:: GIVEN RECORDS ::

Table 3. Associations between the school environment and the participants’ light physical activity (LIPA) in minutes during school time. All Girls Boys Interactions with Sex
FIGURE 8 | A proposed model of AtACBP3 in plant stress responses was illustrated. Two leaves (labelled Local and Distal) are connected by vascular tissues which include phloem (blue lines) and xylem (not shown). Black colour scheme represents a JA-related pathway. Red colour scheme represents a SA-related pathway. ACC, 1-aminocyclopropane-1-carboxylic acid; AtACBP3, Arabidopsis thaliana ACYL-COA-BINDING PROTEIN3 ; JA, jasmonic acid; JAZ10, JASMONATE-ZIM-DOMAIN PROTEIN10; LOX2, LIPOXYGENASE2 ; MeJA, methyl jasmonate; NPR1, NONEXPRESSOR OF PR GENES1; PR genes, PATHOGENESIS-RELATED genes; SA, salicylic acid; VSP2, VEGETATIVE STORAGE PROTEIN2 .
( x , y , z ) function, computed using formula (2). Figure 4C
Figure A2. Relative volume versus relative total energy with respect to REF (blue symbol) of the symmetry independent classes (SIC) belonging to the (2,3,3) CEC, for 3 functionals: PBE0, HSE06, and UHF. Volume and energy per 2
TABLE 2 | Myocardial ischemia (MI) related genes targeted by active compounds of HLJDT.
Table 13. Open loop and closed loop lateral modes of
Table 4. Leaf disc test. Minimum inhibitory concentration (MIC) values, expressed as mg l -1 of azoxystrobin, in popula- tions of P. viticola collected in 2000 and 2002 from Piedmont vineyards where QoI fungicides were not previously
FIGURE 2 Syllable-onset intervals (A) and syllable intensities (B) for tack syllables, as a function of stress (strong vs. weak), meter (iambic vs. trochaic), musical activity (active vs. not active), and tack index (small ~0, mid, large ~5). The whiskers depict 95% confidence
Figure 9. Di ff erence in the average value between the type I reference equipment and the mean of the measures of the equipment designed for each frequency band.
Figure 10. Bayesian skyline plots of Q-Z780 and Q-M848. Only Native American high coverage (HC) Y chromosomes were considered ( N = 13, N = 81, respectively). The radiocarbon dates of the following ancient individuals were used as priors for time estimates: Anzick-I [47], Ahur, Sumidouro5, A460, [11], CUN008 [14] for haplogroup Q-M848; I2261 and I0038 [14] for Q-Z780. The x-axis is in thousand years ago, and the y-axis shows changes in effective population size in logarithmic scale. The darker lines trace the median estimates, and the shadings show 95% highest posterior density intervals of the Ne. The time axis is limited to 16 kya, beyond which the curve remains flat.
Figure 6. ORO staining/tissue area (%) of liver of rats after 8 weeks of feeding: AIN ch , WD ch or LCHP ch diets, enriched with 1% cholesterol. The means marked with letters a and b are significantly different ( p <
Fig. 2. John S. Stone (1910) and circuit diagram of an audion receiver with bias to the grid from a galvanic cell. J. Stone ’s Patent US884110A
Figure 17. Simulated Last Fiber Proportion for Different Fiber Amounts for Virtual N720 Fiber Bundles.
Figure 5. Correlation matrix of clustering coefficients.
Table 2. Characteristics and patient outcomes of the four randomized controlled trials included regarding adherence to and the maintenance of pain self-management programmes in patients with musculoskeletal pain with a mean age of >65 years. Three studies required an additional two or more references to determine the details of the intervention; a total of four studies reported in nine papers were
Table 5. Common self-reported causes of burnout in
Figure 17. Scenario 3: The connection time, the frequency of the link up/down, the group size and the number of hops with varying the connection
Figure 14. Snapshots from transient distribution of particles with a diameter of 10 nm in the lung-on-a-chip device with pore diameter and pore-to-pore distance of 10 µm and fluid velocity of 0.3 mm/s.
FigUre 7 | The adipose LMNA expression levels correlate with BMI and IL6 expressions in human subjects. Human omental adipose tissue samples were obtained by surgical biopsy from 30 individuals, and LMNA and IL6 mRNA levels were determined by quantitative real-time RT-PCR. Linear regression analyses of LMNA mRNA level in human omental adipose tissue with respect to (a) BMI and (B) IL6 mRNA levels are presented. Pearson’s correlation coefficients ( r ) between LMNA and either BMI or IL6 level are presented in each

:::

■ EXERCISE INSTRUCTIONS
Output only an exact transcription of the lines above from the one with "Figure A2. Relative" up to and including the one with "FIGURE 2 Syllable-onset".

■ EXERCISE OUTPUT
Figure A2. Relative volume versus relative total energy with respect to REF (blue symbol) of the symmetry independent classes (SIC) belonging to the (2,3,3) CEC, for 3 functionals: PBE0, HSE06, and UHF. Volume and energy per 2
TABLE 2 | Myocardial ischemia (MI) related genes targeted by active compounds of HLJDT.
Table 13. Open loop and closed loop lateral modes of
Table 4. Leaf disc test. Minimum inhibitory concentration (MIC) values, expressed as mg l -1 of azoxystrobin, in popula- tions of P. viticola collected in 2000 and 2002 from Piedmont vineyards where QoI fungicides were not previously
FIGURE 2 Syllable-onset intervals (A) and syllable intensities (B) for tack syllables, as a function of stress (strong vs. weak), meter (iambic vs. trochaic), musical activity (active vs. not active), and tack index (small ~0, mid, large ~5). The whiskers depict 95% confidence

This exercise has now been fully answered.